Posted by Anonymoose 2012-01-26 09:07||
#6 However, if you are overweight, eating little or no carbohydrates, and a lot of protein and fat, and you will likely lose a lot of weight.
Moose, I'm having a little trouble parsing this. Please clarify. Thanks.
Posted by mom 2012-01-26 10:08||
#7 Your metabolism converts to burn fats and protein since there are no carbs to burn. Also, since you are not processing carbs, you don't need as much water in your system, so a lot of the initial weight loss is due to peeing out this now unnecessary water, and not actually losing as much fat as you might incorrectly infer.
Posted by gorb 2012-01-26 17:05||
#8 It's the "meat eaters" or Atkins diet.

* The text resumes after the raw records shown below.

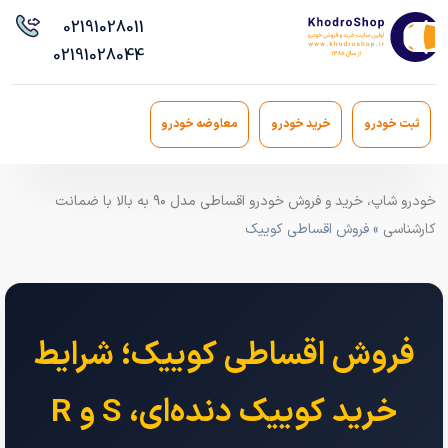
021
91028011
021
91028044
ثبت خودرو
خرید خودرو
معاوضه خودرو
خودرو شاپ، خرید و فروش خودرو اقساطی مدل ۹۰ به بالا با ضمانت
کارشناسی
» فروش اقساطی کوییک
فروش اقساطی کوییک؛ شرایط
خرید کوییک دنده‌ای، S و R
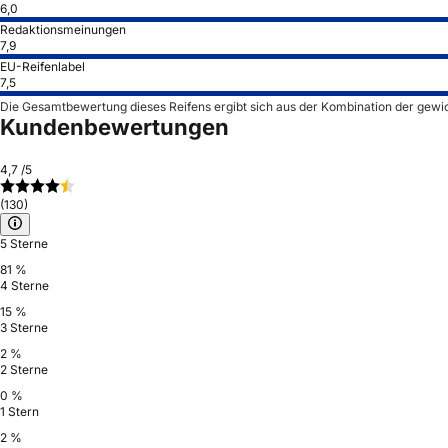
6,0
Redaktionsmeinungen
7,9
EU-Reifenlabel
7,5
Die Gesamtbewertung dieses Reifens ergibt sich aus der Kombination der gewi
Kundenbewertungen
4,7
/5
(130)
5 Sterne
81 %
4 Sterne
15 %
3 Sterne
2 %
2 Sterne
0 %
1 Stern
2 %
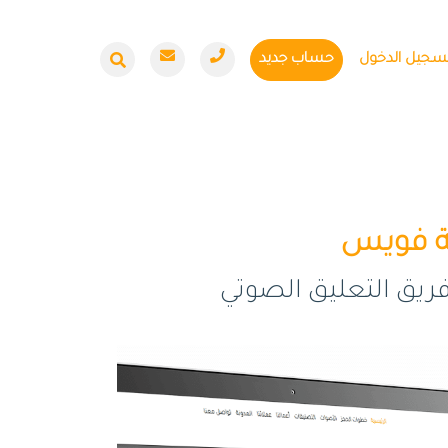
سجيل الدخول
حساب جديد
ة فويس
يق التعليق الصوتي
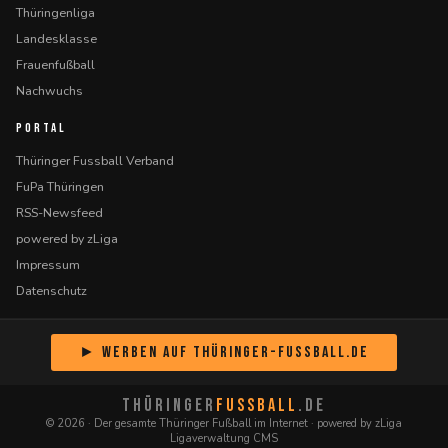
Thüringenliga
Landesklasse
Frauenfußball
Nachwuchs
PORTAL
Thüringer Fussball Verband
FuPa Thüringen
RSS-Newsfeed
powered by zLiga
Impressum
Datenschutz
► Werben auf Thüringer-Fussball.de
THÜRINGER
FUSSBALL
.DE
© 2026 · Der gesamte Thüringer Fußball im Internet · powered by zLiga
Ligaverwaltung CMS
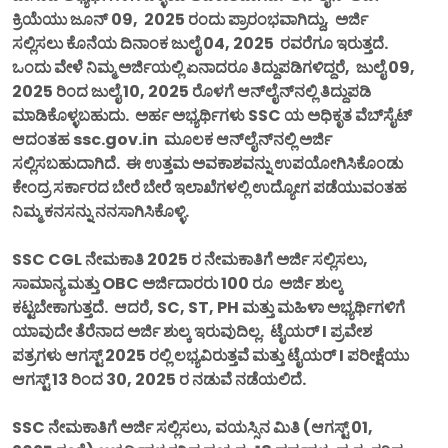
ಕ್ರಿಯೆಯು ಜೂನ್ 09, 2025 ರಂದು ಪ್ರಾರಂಭವಾಗಿದ್ದು, ಅರ್ಜಿ
ಸಲ್ಲಿಸಲು ಕೊನೆಯ ದಿನಾಂಕ ಜುಲೈ 04, 2025 ರವರೆಗೂ ಇರುತ್ತದೆ.
ಒಂದು ವೇಳೆ ನಿಮ್ಮ ಅರ್ಜಿಯಲ್ಲಿ ಏನಾದರೂ ತಿದ್ದುಪಡಿಗಳಿದ್ದರೆ, ಜುಲೈ 09,
2025 ರಿಂದ ಜುಲೈ 10, 2025 ರೊಳಗೆ ಆನ್‌ಲೈನ್‌ನಲ್ಲಿ ತಿದ್ದುಪಡಿ
ಮಾಡಿಕೊಳ್ಳಬಹುದು. ಅರ್ಹ ಅಭ್ಯರ್ಥಿಗಳು SSC ಯ ಅಧಿಕೃತ ವೆಬ್‌ಸೈಟ್
ಆದಂತಹ ssc.gov.in ಮೂಲಕ ಆನ್‌ಲೈನ್‌ನಲ್ಲಿ ಅರ್ಜಿ
ಸಲ್ಲಿಸಬಹುದಾಗಿದೆ. ಈ ಉತ್ತಮ ಅವಕಾಶವನ್ನು ಉಪಯೋಗಿಸಿಕೊಂಡು
ಕೇಂದ್ರ ಸರ್ಕಾರದ ಬೇರೆ ಬೇರೆ ಇಲಾಖೆಗಳಲ್ಲಿ ಉದ್ಯೋಗ ಪಡೆಯುವಂತಹ
ನಿಮ್ಮ ಕನಸನ್ನು ನನಸಾಗಿಸಿಕೊಳ್ಳಿ.
SSC CGL ನೇಮಕಾತಿ 2025 ರ ನೇಮಕಾತಿಗೆ ಅರ್ಜಿ ಸಲ್ಲಿಸಲು,
ಸಾಮಾನ್ಯ ಮತ್ತು OBC ಅರ್ಜಿದಾರರು 100 ರೂ ಅರ್ಜಿ ಶುಲ್ಕ
ಕಟ್ಟಬೇಕಾಗುತ್ತದೆ. ಆದರೆ, SC, ST, PH ಮತ್ತು ಮಹಿಳಾ ಅಭ್ಯರ್ಥಿಗಳಿಗೆ
ಯಾವುದೇ ತೆರೆನಾದ ಅರ್ಜಿ ಶುಲ್ಕ ಇರುವುದಿಲ್ಲ. ಟೈಯರ್ I ಪ್ರವೇಶ
ಪತ್ರಗಳು ಆಗಸ್ಟ್ 2025 ರಲ್ಲಿ ಲಭ್ಯವಿರುತ್ತವೆ ಮತ್ತು ಟೈಯರ್ I ಪರೀಕ್ಷೆಯು
ಆಗಸ್ಟ್ 13 ರಿಂದ 30, 2025 ರ ನಡುವೆ ನಡೆಯಲಿದೆ.
SSC ನೇಮಕಾತಿಗೆ ಅರ್ಜಿ ಸಲ್ಲಿಸಲು, ವಯಸ್ಸಿನ ಮಿತಿ (ಆಗಸ್ಟ್ 01,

As long as you eat under 40 grams of carbs a day, you can eat as much meat and fat as you want, and still lose weight.
There's about a 2 week start time on the diet until the liver loses enough stored glycogen for the state of ketosis to kick in. At that point, not having glycogen to burn, the body starts consuming fatty acids, and you start losing fat weight, not muscle.

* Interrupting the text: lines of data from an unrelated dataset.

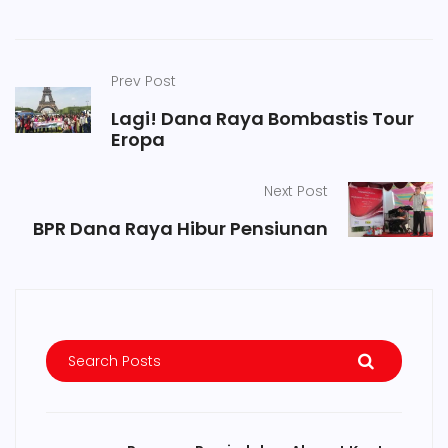
Prev Post
Lagi! Dana Raya Bombastis Tour
Eropa
Next Post
BPR Dana Raya Hibur Pensiunan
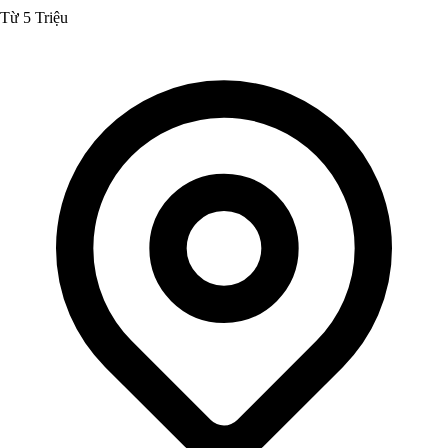
Từ 5 Triệu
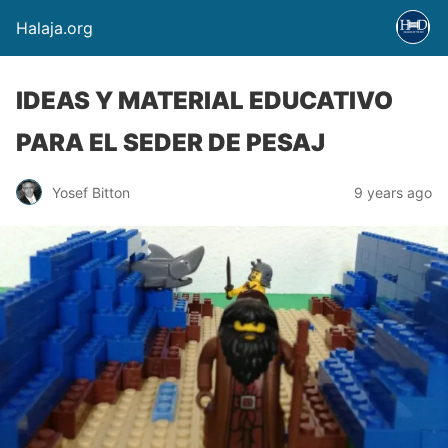
Halaja.org
IDEAS Y MATERIAL EDUCATIVO
PARA EL SEDER DE PESAJ
Yosef Bitton
9 years ago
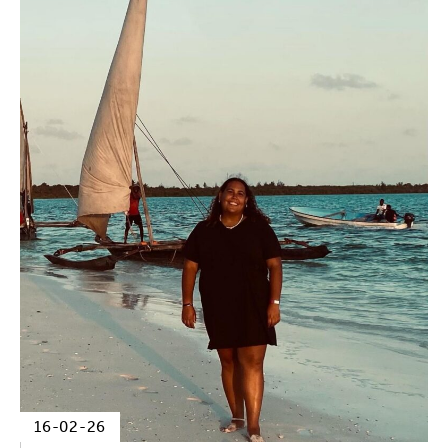
16-02-26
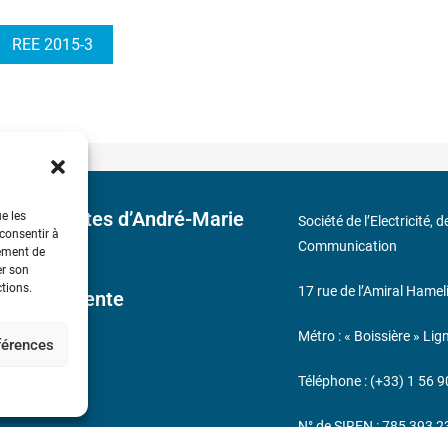
REE 2015-3
 découvertes d’André-Marie
ue les
Société de l’Electricité, 
 consentir à
Communication
tement de
er son
ctions.
17 rue de l’Amiral Hamel
ales de Vente
Métro : « Boissière » Lig
éférences
s
Téléphone : (+33) 1 56 9
N° de SIREN : 785 393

Done properly, an overweight person can shed a lot of pounds fairly quickly, but if they start eating carbs again, they will put it right back on.

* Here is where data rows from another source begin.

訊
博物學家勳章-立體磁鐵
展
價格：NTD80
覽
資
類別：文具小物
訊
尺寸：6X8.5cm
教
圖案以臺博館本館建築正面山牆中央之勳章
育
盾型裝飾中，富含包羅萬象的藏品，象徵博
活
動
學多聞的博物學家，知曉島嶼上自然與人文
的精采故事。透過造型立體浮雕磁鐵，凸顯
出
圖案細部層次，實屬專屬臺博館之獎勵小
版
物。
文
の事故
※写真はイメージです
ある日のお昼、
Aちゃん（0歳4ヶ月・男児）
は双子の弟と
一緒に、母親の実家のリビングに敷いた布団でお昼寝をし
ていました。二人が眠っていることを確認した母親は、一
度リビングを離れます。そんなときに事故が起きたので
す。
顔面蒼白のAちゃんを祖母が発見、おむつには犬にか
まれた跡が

One problem is called the "carb werewolf", in that once you have been on the diet for a while, and you eat some carbs, you can't stop yourself from overeating them.
A trick is to also have a half teaspoon of cinnamon twice a day, because it has an ingredient that normalizes blood sugar levels, preventing peaks and valleys that cause hunger.
Posted by Anonymoose 2012-01-26 17:08||
#9 "Most recently, it was discovered that raw foods are much more difficult to digest"
They discovered it, 'moose? I coulda told them that. Dunno about the nutritional part.
Posted by Barbara 2012-01-26 18:07||
#10 Mmmmmmmmmm. Bacon!
Posted by Ebbang Uluque6305 2012-01-26 18:50||
#11 I don't believe in diets, most are b.s. - if you maintain clean eating habits say 6 days a week -i.e. - fruits, vegetables, lean meats, and clean proteins that is (IMHO) 75% of the battle, the other 20% is consistent and results oriented exercise, 5% is genetics. Just my experience but the food closest to the source is generally better. I generally abstain from sugary or fried foods during the week - not because of the b.s. heart issues but because of the mass amount of calories and little ROI nutrition wise. If you look at your body as a performance car it kind of makes sense. However, I do go "carb werewolf" one day a week & it doesn't sink my progress. I usually eat pretty much whatever I want on Saturday (hey, ya gotta enjoy life and the occasional krispy kreme!) and eat clean the rest of the week, this works for me (pushing 40, still run a high first class PFT/CFT and 21 lbs under my weight max) but certainly might not work everyone.